Exercise goal:
Reproduce every line of the listing exactly.

******

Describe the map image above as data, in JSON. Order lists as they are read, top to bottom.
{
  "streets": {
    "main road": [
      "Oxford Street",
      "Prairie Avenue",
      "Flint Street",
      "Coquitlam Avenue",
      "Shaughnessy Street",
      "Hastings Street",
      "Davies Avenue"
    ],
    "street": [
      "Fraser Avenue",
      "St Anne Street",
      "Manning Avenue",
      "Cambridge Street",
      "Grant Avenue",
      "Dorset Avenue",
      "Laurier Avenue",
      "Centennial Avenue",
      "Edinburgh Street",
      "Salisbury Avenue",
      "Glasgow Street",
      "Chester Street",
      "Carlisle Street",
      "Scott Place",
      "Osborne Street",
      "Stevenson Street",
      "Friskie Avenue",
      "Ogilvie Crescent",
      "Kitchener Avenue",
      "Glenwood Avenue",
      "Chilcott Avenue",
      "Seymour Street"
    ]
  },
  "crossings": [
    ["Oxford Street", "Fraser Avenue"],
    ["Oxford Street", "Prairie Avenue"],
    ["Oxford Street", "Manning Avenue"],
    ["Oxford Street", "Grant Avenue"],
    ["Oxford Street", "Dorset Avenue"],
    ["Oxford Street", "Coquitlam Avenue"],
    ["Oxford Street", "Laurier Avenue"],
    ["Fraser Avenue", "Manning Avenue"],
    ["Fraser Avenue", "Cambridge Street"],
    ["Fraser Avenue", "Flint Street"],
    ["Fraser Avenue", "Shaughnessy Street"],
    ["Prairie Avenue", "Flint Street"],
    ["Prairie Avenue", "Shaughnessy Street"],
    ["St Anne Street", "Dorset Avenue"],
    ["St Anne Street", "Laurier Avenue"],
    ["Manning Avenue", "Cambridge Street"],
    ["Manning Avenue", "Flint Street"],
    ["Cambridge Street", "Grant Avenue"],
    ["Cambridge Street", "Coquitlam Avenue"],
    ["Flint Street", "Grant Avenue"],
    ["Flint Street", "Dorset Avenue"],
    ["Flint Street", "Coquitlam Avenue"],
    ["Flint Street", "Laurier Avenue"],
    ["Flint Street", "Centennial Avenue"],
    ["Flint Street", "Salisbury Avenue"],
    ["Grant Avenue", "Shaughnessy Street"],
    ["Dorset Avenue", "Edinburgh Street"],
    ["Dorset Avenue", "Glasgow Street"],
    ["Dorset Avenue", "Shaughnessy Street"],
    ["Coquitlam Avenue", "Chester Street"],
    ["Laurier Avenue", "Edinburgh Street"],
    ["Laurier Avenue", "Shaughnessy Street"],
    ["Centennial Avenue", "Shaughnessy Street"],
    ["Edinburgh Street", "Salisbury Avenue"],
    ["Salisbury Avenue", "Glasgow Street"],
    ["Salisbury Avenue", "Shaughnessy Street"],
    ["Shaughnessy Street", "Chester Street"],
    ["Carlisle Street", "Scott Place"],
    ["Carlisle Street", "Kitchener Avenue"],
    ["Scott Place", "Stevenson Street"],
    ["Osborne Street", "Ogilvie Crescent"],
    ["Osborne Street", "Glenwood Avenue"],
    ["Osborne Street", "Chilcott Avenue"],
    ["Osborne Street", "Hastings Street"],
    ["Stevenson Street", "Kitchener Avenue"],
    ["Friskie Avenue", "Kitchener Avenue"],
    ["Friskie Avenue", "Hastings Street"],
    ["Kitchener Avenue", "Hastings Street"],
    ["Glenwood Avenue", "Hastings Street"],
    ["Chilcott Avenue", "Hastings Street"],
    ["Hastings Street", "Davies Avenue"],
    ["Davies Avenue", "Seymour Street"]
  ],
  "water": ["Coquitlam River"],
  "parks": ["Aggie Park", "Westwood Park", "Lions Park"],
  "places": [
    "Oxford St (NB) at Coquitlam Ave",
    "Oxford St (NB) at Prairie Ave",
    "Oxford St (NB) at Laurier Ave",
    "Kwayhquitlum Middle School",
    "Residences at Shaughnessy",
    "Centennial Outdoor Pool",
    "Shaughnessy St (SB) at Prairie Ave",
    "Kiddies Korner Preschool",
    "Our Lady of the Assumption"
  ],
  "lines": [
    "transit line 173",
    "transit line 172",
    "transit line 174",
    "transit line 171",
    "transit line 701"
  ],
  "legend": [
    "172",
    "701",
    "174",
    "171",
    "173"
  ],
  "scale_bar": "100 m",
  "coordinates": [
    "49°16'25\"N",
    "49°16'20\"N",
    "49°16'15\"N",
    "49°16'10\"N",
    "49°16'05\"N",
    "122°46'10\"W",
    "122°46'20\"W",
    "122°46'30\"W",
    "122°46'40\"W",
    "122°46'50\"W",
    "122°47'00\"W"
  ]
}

******

Solution for this exercise:
Describe the map image above as data, in JSON. Order lists as they are read, top to bottom.
{
  "streets": {
    "main road": [
      "Oxford Street",
      "Prairie Avenue",
      "Flint Street",
      "Coquitlam Avenue",
      "Shaughnessy Street",
      "Hastings Street",
      "Davies Avenue"
    ],
    "street": [
      "Fraser Avenue",
      "St Anne Street",
      "Manning Avenue",
      "Cambridge Street",
      "Grant Avenue",
      "Dorset Avenue",
      "Laurier Avenue",
      "Centennial Avenue",
      "Edinburgh Street",
      "Salisbury Avenue",
      "Glasgow Street",
      "Chester Street",
      "Carlisle Street",
      "Scott Place",
      "Osborne Street",
      "Stevenson Street",
      "Friskie Avenue",
      "Ogilvie Crescent",
      "Kitchener Avenue",
      "Glenwood Avenue",
      "Chilcott Avenue",
      "Seymour Street"
    ]
  },
  "crossings": [
    ["Oxford Street", "Fraser Avenue"],
    ["Oxford Street", "Prairie Avenue"],
    ["Oxford Street", "Manning Avenue"],
    ["Oxford Street", "Grant Avenue"],
    ["Oxford Street", "Dorset Avenue"],
    ["Oxford Street", "Coquitlam Avenue"],
    ["Oxford Street", "Laurier Avenue"],
    ["Fraser Avenue", "Manning Avenue"],
    ["Fraser Avenue", "Cambridge Street"],
    ["Fraser Avenue", "Flint Street"],
    ["Fraser Avenue", "Shaughnessy Street"],
    ["Prairie Avenue", "Flint Street"],
    ["Prairie Avenue", "Shaughnessy Street"],
    ["St Anne Street", "Dorset Avenue"],
    ["St Anne Street", "Laurier Avenue"],
    ["Manning Avenue", "Cambridge Street"],
    ["Manning Avenue", "Flint Street"],
    ["Cambridge Street", "Grant Avenue"],
    ["Cambridge Street", "Coquitlam Avenue"],
    ["Flint Street", "Grant Avenue"],
    ["Flint Street", "Dorset Avenue"],
    ["Flint Street", "Coquitlam Avenue"],
    ["Flint Street", "Laurier Avenue"],
    ["Flint Street", "Centennial Avenue"],
    ["Flint Street", "Salisbury Avenue"],
    ["Grant Avenue", "Shaughnessy Street"],
    ["Dorset Avenue", "Edinburgh Street"],
    ["Dorset Avenue", "Glasgow Street"],
    ["Dorset Avenue", "Shaughnessy Street"],
    ["Coquitlam Avenue", "Chester Street"],
    ["Laurier Avenue", "Edinburgh Street"],
    ["Laurier Avenue", "Shaughnessy Street"],
    ["Centennial Avenue", "Shaughnessy Street"],
    ["Edinburgh Street", "Salisbury Avenue"],
    ["Salisbury Avenue", "Glasgow Street"],
    ["Salisbury Avenue", "Shaughnessy Street"],
    ["Shaughnessy Street", "Chester Street"],
    ["Carlisle Street", "Scott Place"],
    ["Carlisle Street", "Kitchener Avenue"],
    ["Scott Place", "Stevenson Street"],
    ["Osborne Street", "Ogilvie Crescent"],
    ["Osborne Street", "Glenwood Avenue"],
    ["Osborne Street", "Chilcott Avenue"],
    ["Osborne Street", "Hastings Street"],
    ["Stevenson Street", "Kitchener Avenue"],
    ["Friskie Avenue", "Kitchener Avenue"],
    ["Friskie Avenue", "Hastings Street"],
    ["Kitchener Avenue", "Hastings Street"],
    ["Glenwood Avenue", "Hastings Street"],
    ["Chilcott Avenue", "Hastings Street"],
    ["Hastings Street", "Davies Avenue"],
    ["Davies Avenue", "Seymour Street"]
  ],
  "water": ["Coquitlam River"],
  "parks": ["Aggie Park", "Westwood Park", "Lions Park"],
  "places": [
    "Oxford St (NB) at Coquitlam Ave",
    "Oxford St (NB) at Prairie Ave",
    "Oxford St (NB) at Laurier Ave",
    "Kwayhquitlum Middle School",
    "Residences at Shaughnessy",
    "Centennial Outdoor Pool",
    "Shaughnessy St (SB) at Prairie Ave",
    "Kiddies Korner Preschool",
    "Our Lady of the Assumption"
  ],
  "lines": [
    "transit line 173",
    "transit line 172",
    "transit line 174",
    "transit line 171",
    "transit line 701"
  ],
  "legend": [
    "172",
    "701",
    "174",
    "171",
    "173"
  ],
  "scale_bar": "100 m",
  "coordinates": [
    "49°16'25\"N",
    "49°16'20\"N",
    "49°16'15\"N",
    "49°16'10\"N",
    "49°16'05\"N",
    "122°46'10\"W",
    "122°46'20\"W",
    "122°46'30\"W",
    "122°46'40\"W",
    "122°46'50\"W",
    "122°47'00\"W"
  ]
}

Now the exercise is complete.